No pastor would ever want to but sometimes we can keep our people from learning God’s Word. Even with all the effort we put into trying to help them learn. There’s a better way than learning Greek!

Certainly pastors don’t mean to do it… and would probably feel terrible if they knew they were. Nevertheless they do. They unintentionally send signals that the most fruitful way into rich biblical insight is through the door of scholarship. Those signals come through the sprinklings of Greek and snippets of commentaries and scholarly quotes they use through the course of a sermon. Over time, the ordinary congregant subconsciously forms a couple of opinions:

  1. The pastor has much more time to study the Bible than I do, so he can get more out of it; and
  2. So much of what he teaches apparently requires knowing something about Greek, Hebrew, ancient traditions and cultures that he finds in big dictionaries and thick commentaries I can’t even afford much less understand.

 

Learning God’s Word Is Easier and Better Than Knowing Greek

Don’t get me wrong; I believe that the pastor’s study time should include scholarly effort in the Word of God. But scholarship is not the portal into meaningful interaction with God’s Word. God’s invitation is. His Spirit waits eagerly for us to simply open the pages to meet him there.

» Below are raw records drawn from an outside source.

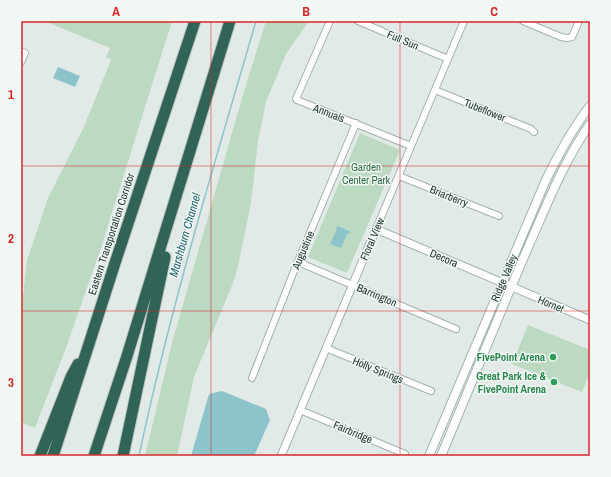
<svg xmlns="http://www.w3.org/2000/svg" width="611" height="477" viewBox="0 0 611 477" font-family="'Archivo Narrow',sans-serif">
  <rect width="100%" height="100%" fill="#e1eae6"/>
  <path fill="#bcdac2" d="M44,21H172L101,248L67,345L35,428L21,422V315L27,260L48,198L83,129L111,60L106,57L110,48Z
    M266,21H309L286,54L266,102L258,141L251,203L238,266L233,283L194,377L177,456H145L172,343L242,98Z
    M360,133L400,150L347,273L308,257Z
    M528,325L590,350V372L582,392L512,364Z"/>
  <path fill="#8dc4cb" d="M58,67L80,76L75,87L53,78Z
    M337,226L350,231L349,234H347L341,248L330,244L337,229L336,228Z
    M222,391L266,409L270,420L254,456H191L209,394Z"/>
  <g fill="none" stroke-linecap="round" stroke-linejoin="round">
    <path stroke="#8dc4cb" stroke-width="1.5" d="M139,456C170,309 214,165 256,21"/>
    <defs>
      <path id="minor" d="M330,21L296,99L297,100L411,146
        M358,21L448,59
        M523,21L561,37L567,38L572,37L579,21
        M21,51L25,53L21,62
        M435,90L531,129L534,132
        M399,176L499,216
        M376,229L464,21
        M298,262L456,329
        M326,348L431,391
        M252,378L294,271L356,123
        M300,410L405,454"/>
      <path id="tertiary" d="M281,456L376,229L590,320"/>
      <path id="secondary" d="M429,456L545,182C558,155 572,129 590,106
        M441,456C471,385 499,314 530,243C548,202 564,161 590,124"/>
      <path id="motorway" d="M40,456L71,377L78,364
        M53,456L115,263L195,21
        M94,456L127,356L230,21
        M123,456L165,257"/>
    </defs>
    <use href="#minor" stroke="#a4b1ac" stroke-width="8"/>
    <use href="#tertiary" stroke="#a4b1ac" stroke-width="9"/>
    <use href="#secondary" stroke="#a1b5ad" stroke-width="10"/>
    <use href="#motorway" stroke="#bdc4c2" stroke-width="13"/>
    <use href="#minor" stroke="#fff" stroke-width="6"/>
    <use href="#tertiary" stroke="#fff" stroke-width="7"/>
    <use href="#secondary" stroke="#fff" stroke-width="8"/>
    <use href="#motorway" stroke="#316356" stroke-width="11"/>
  </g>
  <path fill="none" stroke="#d62828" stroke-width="1" stroke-opacity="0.55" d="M211,21V456M400,21V456M21,166H590M21,311H590"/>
  <g fill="#2e9e5b" stroke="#f1f7f4" stroke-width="1.5">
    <circle cx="553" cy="357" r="4"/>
    <circle cx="554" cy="382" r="4"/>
  </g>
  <g text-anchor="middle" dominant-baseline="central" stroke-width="3" stroke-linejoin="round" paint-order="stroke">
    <g font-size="11" fill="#233932" stroke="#f1f7f4">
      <text transform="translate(403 40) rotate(23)">Full Sun</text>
      <text transform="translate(485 110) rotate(22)">Tubeflower</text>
      <text transform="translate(329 113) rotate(21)">Annuals</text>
      <text transform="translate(449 196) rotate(22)">Briarberry</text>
      <text transform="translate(111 234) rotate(-72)">Eastern Transportation Corridor</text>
      <text transform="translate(372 239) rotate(-67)">Floral View</text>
      <text transform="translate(303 250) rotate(-67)">Augustine</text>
      <text transform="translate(444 258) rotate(23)">Decora</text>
      <text transform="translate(504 278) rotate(-67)">Ridge Valley</text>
      <text transform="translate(377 295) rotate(23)">Barrington</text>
      <text transform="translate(551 304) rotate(23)">Hornet</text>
      <text transform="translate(378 370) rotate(22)">Holly Springs</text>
      <text transform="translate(353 432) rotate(23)">Fairbridge</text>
    </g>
    <g font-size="11" fill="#316d45" stroke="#f1f7f4">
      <text x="366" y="167">Garden<tspan x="366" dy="13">Center Park</tspan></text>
    </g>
    <g font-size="11" font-weight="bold" fill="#27864d" stroke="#f1f7f4" text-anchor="end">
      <text x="545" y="357">FivePoint Arena</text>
      <text x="546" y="376">Great Park Ice &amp;<tspan x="546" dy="13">FivePoint Arena</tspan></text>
    </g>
    <g font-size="12" font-style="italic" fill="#226770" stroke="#f1f7f4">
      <text transform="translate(185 235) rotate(-74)">Marshburn Channel</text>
    </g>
  </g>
  <rect width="611" height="477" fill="none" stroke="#f1f7f4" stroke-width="44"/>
  <rect x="22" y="22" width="567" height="433" fill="none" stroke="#d62828" stroke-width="1.5"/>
  <g font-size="13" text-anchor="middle" font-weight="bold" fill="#d62828">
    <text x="116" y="16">A</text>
    <text x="306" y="16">B</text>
    <text x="494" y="16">C</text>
    <text x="11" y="99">1</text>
    <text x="11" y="243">2</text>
    <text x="11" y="387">3</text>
  </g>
</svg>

Then once inside, as if standing in a great hall, we are surrounded by doors leading into various chambers holding the promise of wonderful discoveries. Scholarship is one of those chambers. But there are many others that offer just as much opportunity for spiritual insight as gathering Greek and harvesting Hebrew words and phrases.

All my life as a pastor I have been committed to demonstrate this amazing fact. I have used, identified and now through the Fresh Eyes series am passing on techniques for fruitful Bible study that anybody can understand and practice without being a Bible scholar—and with just as much benefit to themselves and others.

Using “Conjunction Function” for Learning God’s Word

For example, productive Bible study often involves something as simple as treating grammatical conjunctions like speed bumps that cause us to slow down in our reading and ask about the conjunction’s function. Doing that will often correct the way we have gotten used to reading a familiar passage. I demonstrate that in the chapter called “The Flannelgraph Soldier” in Fresh Eyes on Famous Bible Sayings. In Ephesians 6:13-17 the Apostle Paul uses the imagery of a Roman soldier preparing for battle by dressing in battle gear he calls the “full armor of God”: breastplate, belt, shoes, helmet, shield and sword. Very familiar. But it is the common habit to end with verse 17, “Take the helmet of salvation and the sword of the Spirit, which is the word of God” as if that’s where Paul ends his point. As a result, we are left with the impression that this “battle preparation” is the prerequisite to heading out into the world to face our spiritual foe who “doth seek to work us woe” as Martin Luther penned.

However, that is not the end of Paul’s line of thought. If we simply paid attention to the “and’s” in this passage and notice that the next verse begins with the word “and” we would immediately recognize Paul is taking us to an unexpected venue for battle. The conjunction’s function indicates there is a continuation of action that moves from getting dressed for battle and…and…doing what? Pray. Five times in the next three verses Paul calls the people to prayer. It turns out the purpose of putting on the “full armor of God” is not to go out into the world, but into the prayer closet. That’s the primary venue for wrestling “not against flesh and blood, but … spiritual forces of evil in the heavenly realms” (6:12).

For most people that’s a motivational insight that occurs by simply using the Fresh Eyes technique I call “Conjunction Function.” Does it take a Master’s Degree to master this technique? Not at all. In the Fresh Eyes series I offer 30 more techniques just as accessible and useful for anyone who’s accepting the Lord’s invitation to meet Him inside the living Word of God. And I assure you, if you do that the Bible will not be Greek to you.